==== DATA TO PROCESS

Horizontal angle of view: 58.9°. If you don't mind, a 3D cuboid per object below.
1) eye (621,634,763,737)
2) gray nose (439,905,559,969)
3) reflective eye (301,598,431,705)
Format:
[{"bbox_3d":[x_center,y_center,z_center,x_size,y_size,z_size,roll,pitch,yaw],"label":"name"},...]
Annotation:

========
==== DATA TO PROCESS

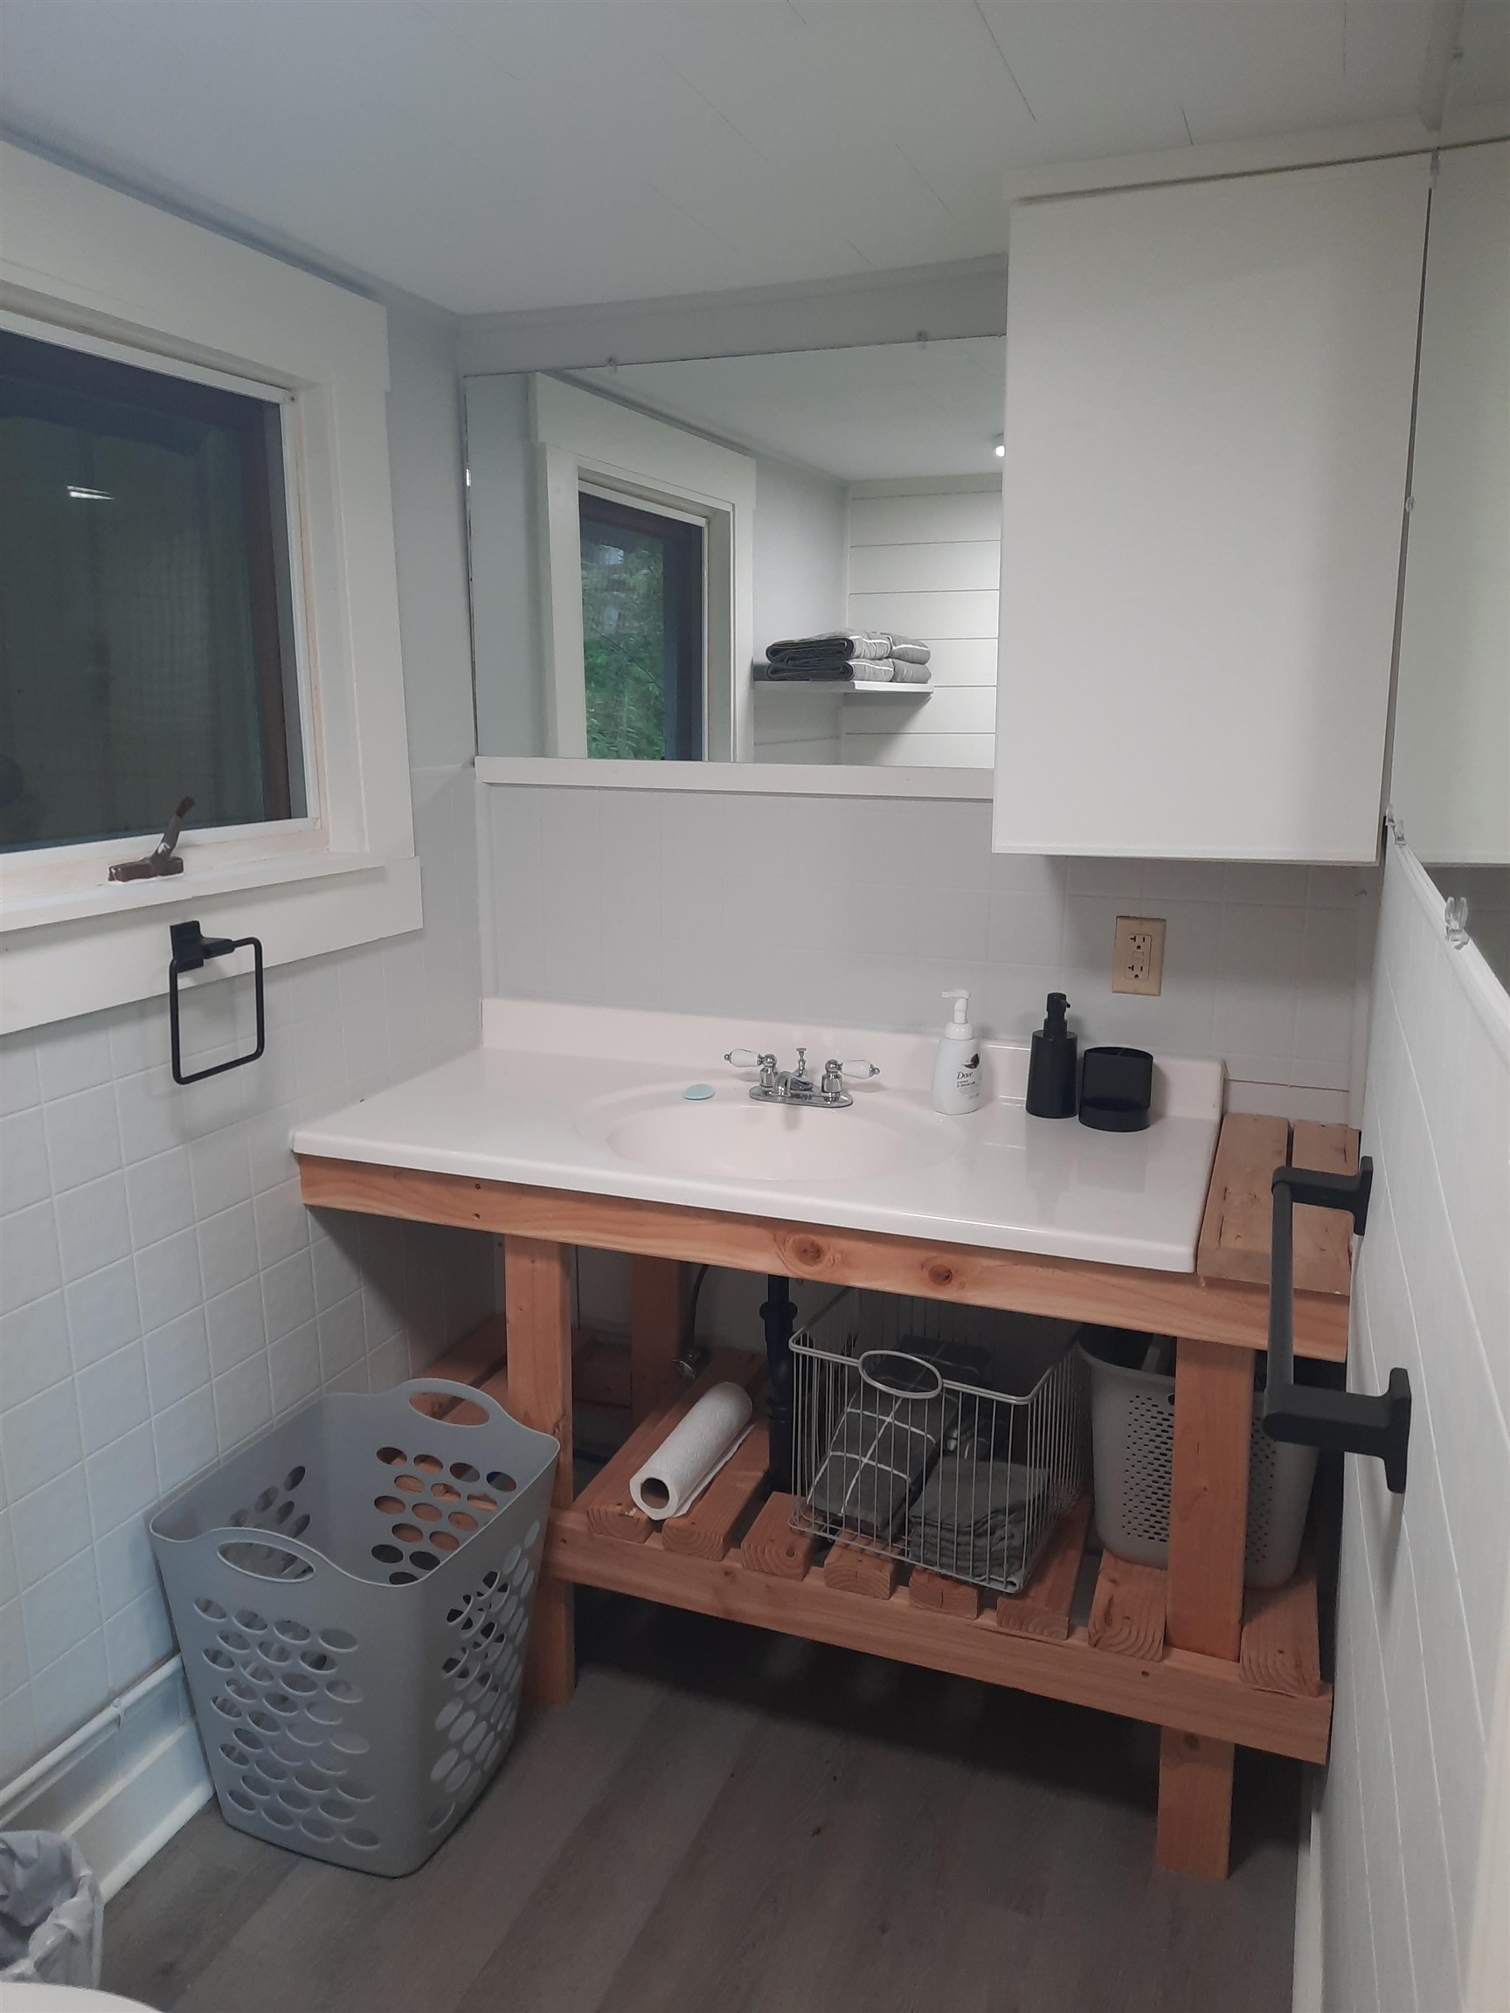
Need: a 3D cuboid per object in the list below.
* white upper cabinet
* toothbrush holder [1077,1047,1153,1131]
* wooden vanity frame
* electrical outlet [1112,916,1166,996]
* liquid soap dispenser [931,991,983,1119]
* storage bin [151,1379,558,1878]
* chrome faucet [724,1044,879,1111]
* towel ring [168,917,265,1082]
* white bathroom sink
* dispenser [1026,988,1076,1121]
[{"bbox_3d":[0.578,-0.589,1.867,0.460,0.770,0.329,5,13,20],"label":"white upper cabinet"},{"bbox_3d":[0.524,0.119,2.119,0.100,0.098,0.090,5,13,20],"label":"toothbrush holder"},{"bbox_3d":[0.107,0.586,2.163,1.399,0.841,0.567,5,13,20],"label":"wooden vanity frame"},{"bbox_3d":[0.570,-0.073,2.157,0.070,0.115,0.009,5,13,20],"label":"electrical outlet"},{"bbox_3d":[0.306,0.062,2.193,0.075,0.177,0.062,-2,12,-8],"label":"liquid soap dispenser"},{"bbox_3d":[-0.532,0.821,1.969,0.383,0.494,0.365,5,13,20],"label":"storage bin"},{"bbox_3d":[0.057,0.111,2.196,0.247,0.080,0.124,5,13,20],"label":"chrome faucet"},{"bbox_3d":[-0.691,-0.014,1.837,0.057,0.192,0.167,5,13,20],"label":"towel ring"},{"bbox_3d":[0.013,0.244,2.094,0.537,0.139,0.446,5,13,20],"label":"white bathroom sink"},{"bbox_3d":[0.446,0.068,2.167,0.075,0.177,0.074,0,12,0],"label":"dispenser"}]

========

For each line in the entries that holds "object", return that line.

* _WRITTEN RESPONSE_:
Horizontal angle of view: 58.9°. If you don't mind, a 3D cuboid per object below.
Need: a 3D cuboid per object in the list below.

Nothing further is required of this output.